Чертово яблоко - страница 48
.
— Худо, Филат Егорыч. Где ж вы намерены остановиться? Неужели опять на Постоялом дворе?
— У нас с Мясниковым давнишняя дружба. На одном промысле завязаны.
— Винокуренный завод имеет?
— И не один. У него не только винные заводы, но и вологодские и херсонесские винные откупа, несколько имений, рыбные ловли, мебельные салоны в Петербурге.
— На широкую ногу живет.
— Интересный, скажу я тебе, человек, Стенька. А ведь из крестьян, мужик, живший в Юрьевской слободе, что близ самого Ростова. Кто бы мог подумать, что лапотный мужик в первостатейные купцы Ростова выбьется. И с чего начал? Скупал по деревням скот, забивал его на мясо и продавал в Ростове. Случалось, и худой скот закупал. Откармливал его и пускал в дело. На торгу простым рубщиком мяса был, мясником! Никто и подумать не мог, что Федька Мясников в большие купцы выбьется, а он выбился, ибо обладал хватким, недюжинным умом. Стал купцом второй гильдии, приличным капитальцем обзавелся и пошел на весьма рискованное дело.
— Уж не фальшивую ли монету чеканить? Слышал от стариков, что ростовские купцы во времена царя Алексея Михайловича этим прибыльным делом занимались.
— Не гони дурь, Стенька. Я знаю, что ты парень подковыристый, но у тех купцов государевы стрельцы правую руку отрубали и на их домах вешали. Федор же Борисович занялся самым прибыльным делом — винным откупом, кой давал ему огромный прибыток. Капитал Мясникова настолько вырос, что он записался в купцы первой гильдии, коих по пальцам можно перечесть. Вот у кого поучиться надо — и жизни и торговле.

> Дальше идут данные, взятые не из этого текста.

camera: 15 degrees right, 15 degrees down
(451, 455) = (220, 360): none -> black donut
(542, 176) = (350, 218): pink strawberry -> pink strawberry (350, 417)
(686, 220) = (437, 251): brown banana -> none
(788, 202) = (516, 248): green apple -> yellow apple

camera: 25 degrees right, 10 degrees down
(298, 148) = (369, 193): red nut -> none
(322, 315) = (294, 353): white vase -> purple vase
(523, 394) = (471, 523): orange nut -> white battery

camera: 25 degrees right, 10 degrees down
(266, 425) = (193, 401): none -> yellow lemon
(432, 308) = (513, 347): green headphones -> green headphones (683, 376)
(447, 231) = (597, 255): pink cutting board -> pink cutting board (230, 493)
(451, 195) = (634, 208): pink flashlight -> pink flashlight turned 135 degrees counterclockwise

— Скопидом аль по семишнику нищему на паперти подавал?
— Цыть! — осерчал на Стенькины подковырки Голубев. — Когда-нибудь я тебя плеткой отстегаю.
— Не отстегаете, Филат Егорыч. Без меня вам будет совершенная докука. Да и слово купеческое давали.

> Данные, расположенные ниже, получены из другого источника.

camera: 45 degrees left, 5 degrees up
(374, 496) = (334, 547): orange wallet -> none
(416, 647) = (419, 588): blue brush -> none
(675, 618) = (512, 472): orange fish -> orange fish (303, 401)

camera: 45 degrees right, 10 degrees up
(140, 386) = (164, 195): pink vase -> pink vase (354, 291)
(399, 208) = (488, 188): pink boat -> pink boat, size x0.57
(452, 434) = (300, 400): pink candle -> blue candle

— На все найдет ответ, балабол… Запомни, такие купцы, как Мясников, редко на свет родятся. Он в родной Юрьевской слободе каменный пятиглавый храм во имя великомученика Георгия и Феодора Стратилата поставил[46]. А ты — «скопидом». Знал бы, как Федор Борисович Ростов украсил. Такой роскошный дом возвел, что его повеличали «путевым дворцом», ибо краше сего дома не было во всем городе. Не случайно в этом особняке останавливалась мать императора Александра Первого, Мария Федоровна, а затем и Николай Первый, кой принял в сем доме ростовских чиновников и именитое купечество.
— Никак, чересчур богатый дом, Филат Егорыч? — спросил Стенька, хотя он видел громадный особняк Мясникова[47].

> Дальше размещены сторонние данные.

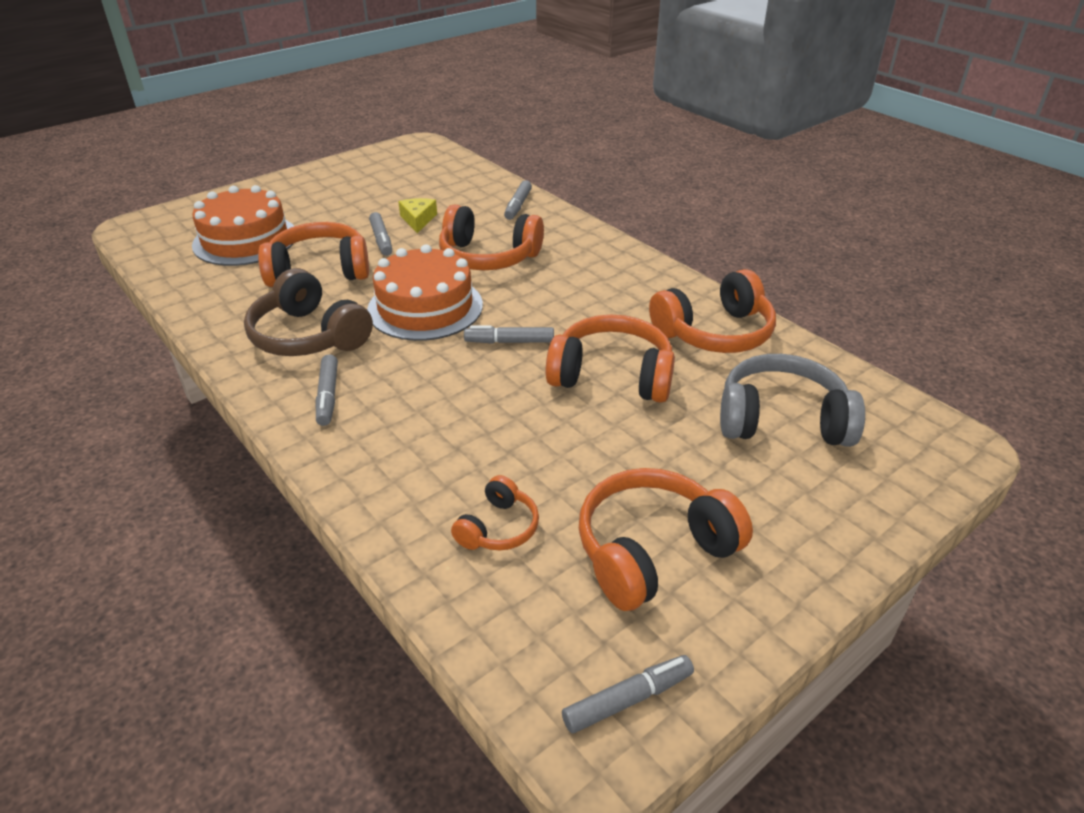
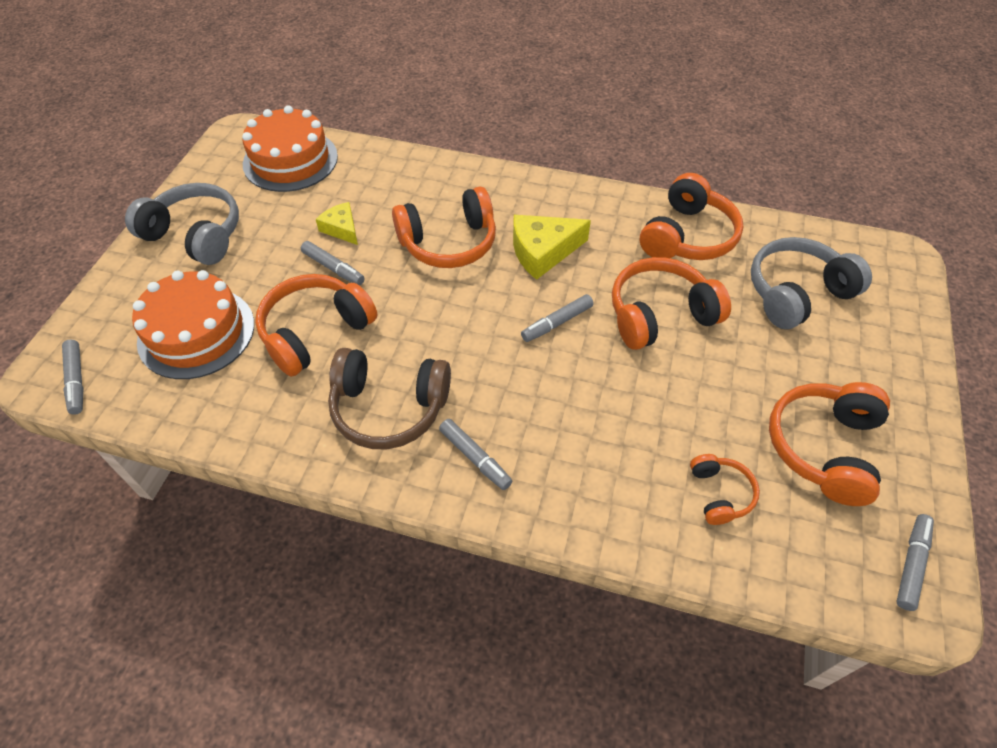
camera: 35 degrees left, 15 degrees up
(316, 188) = (195, 235): none -> grey headphones
(425, 307) = (454, 323): orange cake -> orange cake (290, 160)
(518, 206) = (413, 172): grey marker -> grey marker (76, 381)
(560, 291) = (543, 251): none -> yellow cheese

— Таких домов у нас в Вязниках нет. Скоро своими глазами увидишь и рот разинешь.
Рот Стенька, конечно, не разинул, но для виду поахал:
— И впрямь дворец, Филат Егорыч. Нешто и мне повезет по следам царя-батюшки пройти? Ух ты!
— Ты здесь варежку — то не шибко раскрывай. Веди себя скромно, тихо, ибо станешь жить в одной из комнат особняка.
— Буду как мышь, Филат Егорыч.
— Не приведи Господи. Аль ты не знаешь, Стенька, что мышь по всему зданию шастает? Без моего разрешения никуда не высовываться.
— Ну, тогда я себя к лавке прикую.
— Беда мне с тобой… Правь к парадному подъезду!..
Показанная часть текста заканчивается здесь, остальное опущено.